* PROBLEMS AND TASKS:
A – According to the commentary on Joe Manchin, what net worth do his Senate disclosures show?
B – Echo the part of the commentary on Joe Manchin starting with "The Democrats, in" and going on through "of this country.".
[STUDY TEXT Boundary: Start]
Manchin has also told colleagues he believes that Americans would fraudulently use the proposed paid sick leave policy, specifically saying people would feign being sick and go on hunting trips, a source familiar with his comments told HuffPost.

That tells you all you need to know about what Manchin thinks about his constituents. Is there anything more condescending a politician could say about Americans who are struggling financially? Keep in mind that those comments come from someone with a net worth of between four and thirteen million dollars, according to his Senate disclosures. That would qualify Manchin as one of those "elitists" who get criticized so often for being dismissive of working class Americans.

The fact is that the so-called "blue dog coalition" in the Democratic Party, which often catered to the interests of the donor class - even as they claimed to represent working class voters - has dwindled down to almost nothing. Joe Manchin is one of the last standing when it comes to that group. Representatives from so-called "swing districts," like Lauren Underwood, Sharice Davids, and Colin Allred, are all on board with the Democratic agenda in support of working class Americans.

It is true that Democrats are also the party of things like voting rights, immigration reform, and women's reproductive freedom. To the extent that those are opposed by some working class voters, the rift will remain. Most of the women and people of color who would benefit from those positions are working class too. I am reminded of something Ruth Bader Ginsburg said shortly before her death.

"There will never be a time when women of means will lack choice," Ginsburg told an audience at Georgetown University Law Center in 2015, because they could travel across state lines to obtain the procedure. 

What concerned Ginsburg was the fate of women without means living in states hostile to Roe. "The women who won't have that choice are poor women," Ginsburg said. "That doesn't make a whole lot of sense."

So can we please stop with this kind of analysis:

Working-class people with less than a college degree have an outlook that differs from that of the educated professionals whose outlook has come to dominate the Democratic Party.

Our how about this one:

The Democrats, in Westwood’s view, must return to being a party of the people and not woke-chasing elites who don’t understand that canceling comedians does not help struggling Americans feed their children...Democrats need to stop wasting their time on cancel culture or they risk canceling themselves to those who live in the heart of this country.

I'd like to know who those "educated professionals" are who have "come to dominate the Democratic Party." They're certainly not the people fighting for BBB or the infrastructure bill. Also, when is the last time you heard a Democratic politician talk about canceling comedians? I suspect that those quotes come from elites who interact with the elites they're criticizing. Out here in the hinterlands, we have more important things to talk about - like passing the Build Back Better Bill.

1 comment:

  1. A valuable post. The issue goes back further, too, than recent initiatives. The stereotype has pretty much never had any relation to reality.

    The GOP are good for the economy? The Democrats keep bailing out the economy after GOP mishandling. The GOP are the party of fiscal restraint? The Democrats almost always run less debt The GOP are the party of real Americans, while the Dems care just for spoiled rich brats and pampered lazy blacks. Leaving the obvious offense of those labels aside (and think of Donald Trump's easy route to education), actual GOP policy keeps returning to its care objectives: tax cuts for the very rich, deregulation, breaking of unions, low wages, and unconcern if people lose work while profits rise.

    Can this image ever change, though? I just wish I saw hope. Lying works better than ever. Just after Biden's Covid speech, Bush's last official in charge was on TV saying it just showed how late Biden was to do anything about Covid, whereas his administration had always done so much. Huh? Would Trump's followers who bought into his disdain of fighting Covid have approved?
[STUDY TEXT Boundary: End]
[INPUT DATA Boundary: Start]
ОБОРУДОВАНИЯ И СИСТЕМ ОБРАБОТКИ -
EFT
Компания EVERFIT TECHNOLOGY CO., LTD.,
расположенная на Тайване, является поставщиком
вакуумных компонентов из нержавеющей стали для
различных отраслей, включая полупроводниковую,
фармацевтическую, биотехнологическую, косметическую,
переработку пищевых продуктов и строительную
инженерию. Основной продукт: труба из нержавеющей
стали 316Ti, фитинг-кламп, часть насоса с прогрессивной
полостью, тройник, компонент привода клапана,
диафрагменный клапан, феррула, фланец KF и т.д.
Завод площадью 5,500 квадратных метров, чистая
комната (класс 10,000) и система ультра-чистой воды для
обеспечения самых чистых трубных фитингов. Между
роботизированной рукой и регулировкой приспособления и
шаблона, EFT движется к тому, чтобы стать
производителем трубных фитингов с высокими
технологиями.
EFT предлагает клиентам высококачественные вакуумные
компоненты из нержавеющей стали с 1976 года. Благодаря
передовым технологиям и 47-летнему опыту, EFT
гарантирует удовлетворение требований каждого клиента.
[INPUT DATA Boundary: End]
[INPUT DATA Boundary: Start]
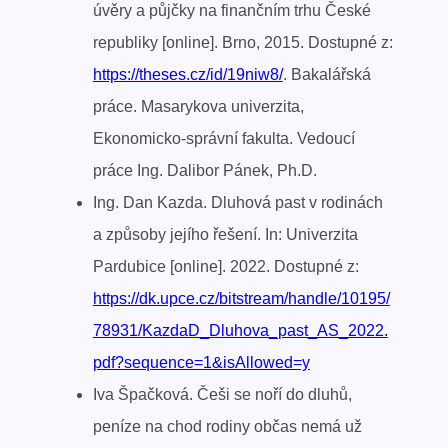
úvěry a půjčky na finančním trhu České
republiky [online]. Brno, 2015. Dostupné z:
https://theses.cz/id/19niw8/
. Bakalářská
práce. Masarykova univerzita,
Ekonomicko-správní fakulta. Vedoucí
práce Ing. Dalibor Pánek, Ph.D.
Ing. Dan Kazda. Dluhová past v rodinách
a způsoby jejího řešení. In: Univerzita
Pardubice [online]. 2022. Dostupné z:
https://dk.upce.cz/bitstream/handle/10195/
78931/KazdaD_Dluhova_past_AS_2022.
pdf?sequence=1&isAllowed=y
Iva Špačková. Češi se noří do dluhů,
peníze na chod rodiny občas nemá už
[INPUT DATA Boundary: End]
* ANSWERS FOR EACH ITEM:
A – Between four and thirteen million dollars.

B –
The Democrats, in Westwood’s view, must return to being a party of the people and not woke-chasing elites who don’t understand that canceling comedians does not help struggling Americans feed their children...Democrats need to stop wasting their time on cancel culture or they risk canceling themselves to those who live in the heart of this country.